Bismarck yang berceceran cat
Gerakan global Black Lives Matter setelah kematian orang Afrika-Amerika George Floyd di tangan polisi di Minneapolis pada 25 Mei menemukan gaung di Jerman.
Orang tak dikenal memercikkan cat merah pada patung Otto von Bismarck di distrik Altona Hamburg minggu ini.
“Kanselir Besi” di belakang penyatuan Jerman pada tahun 1871 juga dikenal sebagai tuan rumah Konferensi Berlin tahun 1884, yang menjadi buah bibir untuk mengukir Afrika di antara kekuatan kolonial Eropa.
Berlin sendiri telah menjadi pusat aktivisme menentang peringatan kolonialis di ruang publik, dengan banyak kemarahan diarahkan pada nama jalan yang menghormati tokoh abad ke-19 di apa yang disebut “African Quarter”.
Tetapi keputusan politik untuk mengganti nama jalan dengan tokoh-tokoh seperti Adolf Luederitz, seorang pedagang yang memainkan peran kunci dalam penjajahan Namibia, atau Carl Peters, seorang kolonialis di belakang ekspansi Jerman di Afrika Timur, menghadapi perlawanan dari penduduk setempat.
Dalam pengalaman puluhan tahun menangani masa lalu Nazi dan komunis negara itu, “segalanya selalu dilakukan dengan benar, semuanya terlihat sangat Jerman” dengan permohonan resmi kepada otoritas lokal dan pembongkaran monumen secara tertib, Urte Evert, kepala Museum Benteng Spandau Berlin, di mana banyak patung-patung tua dipamerkan.

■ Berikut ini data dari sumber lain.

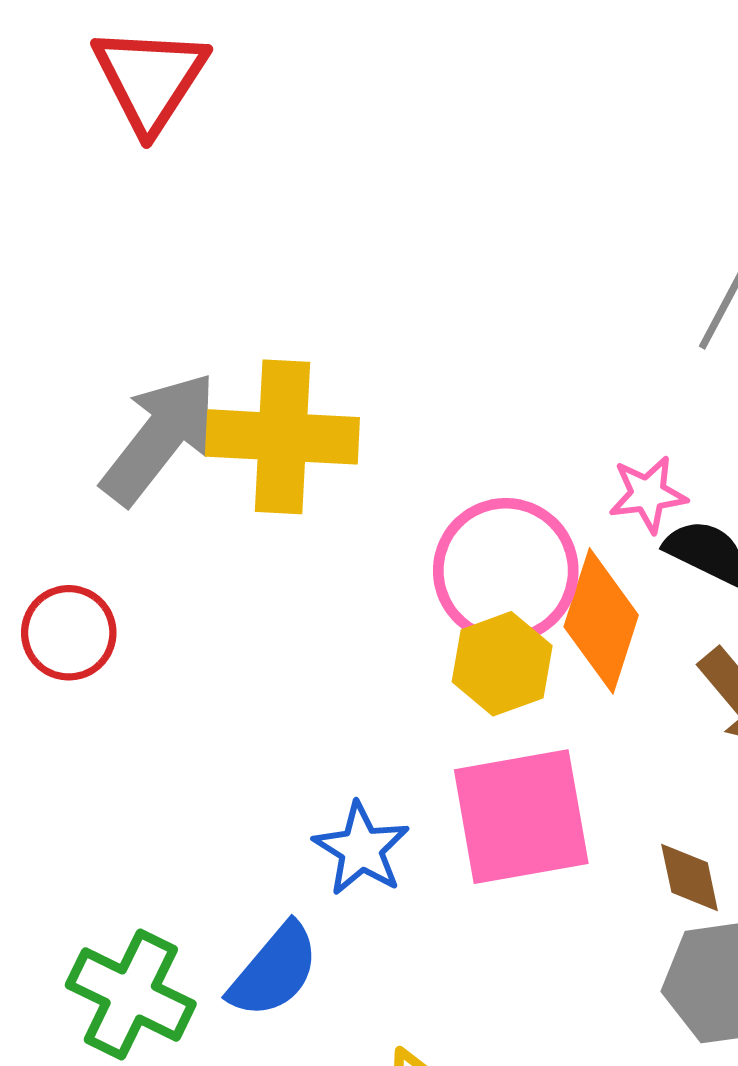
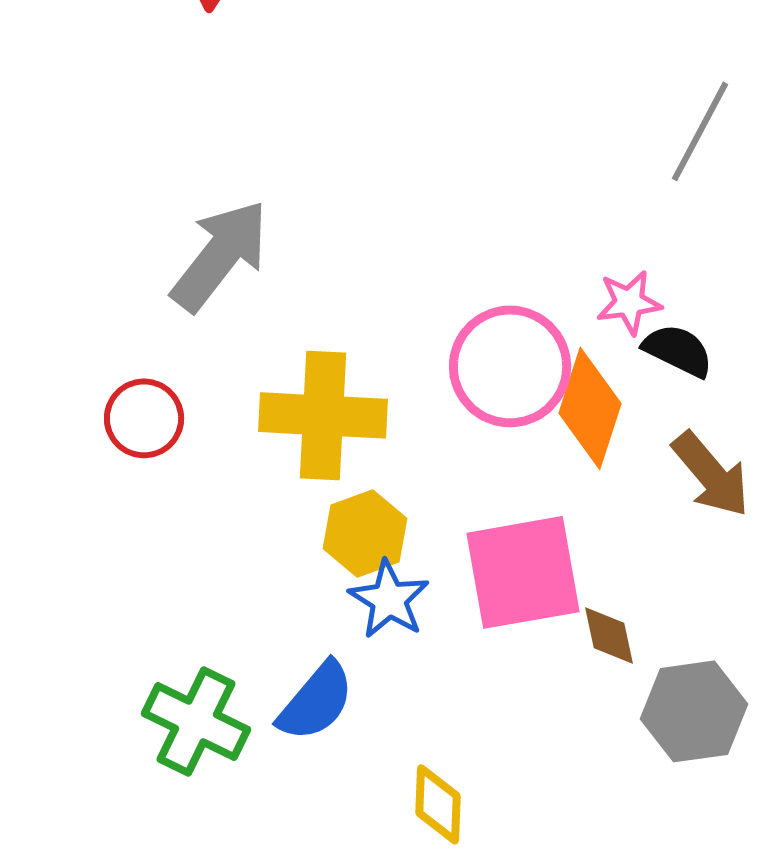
yellow cross: (282, 437) -> (323, 415), moved
yellow hexagon: (502, 664) -> (365, 533), moved
brown diamond: (690, 878) -> (609, 635), moved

“Kami belum membuat banyak kemajuan dengan kolonialisme, sesuatu yang telah dihadapi AS, Inggris, dan Prancis lebih lama lagi,” tambah Evert.
Sementara Amerika Serikat, Inggris, dan Belgia melihat patung Christopher Columbus, pedagang budak Edward Colston dan Raja Leopold II, penguasa brutal Kongo, diserang atau disingkirkan di Jerman, hanya segelintir monumen yang berceceran cat.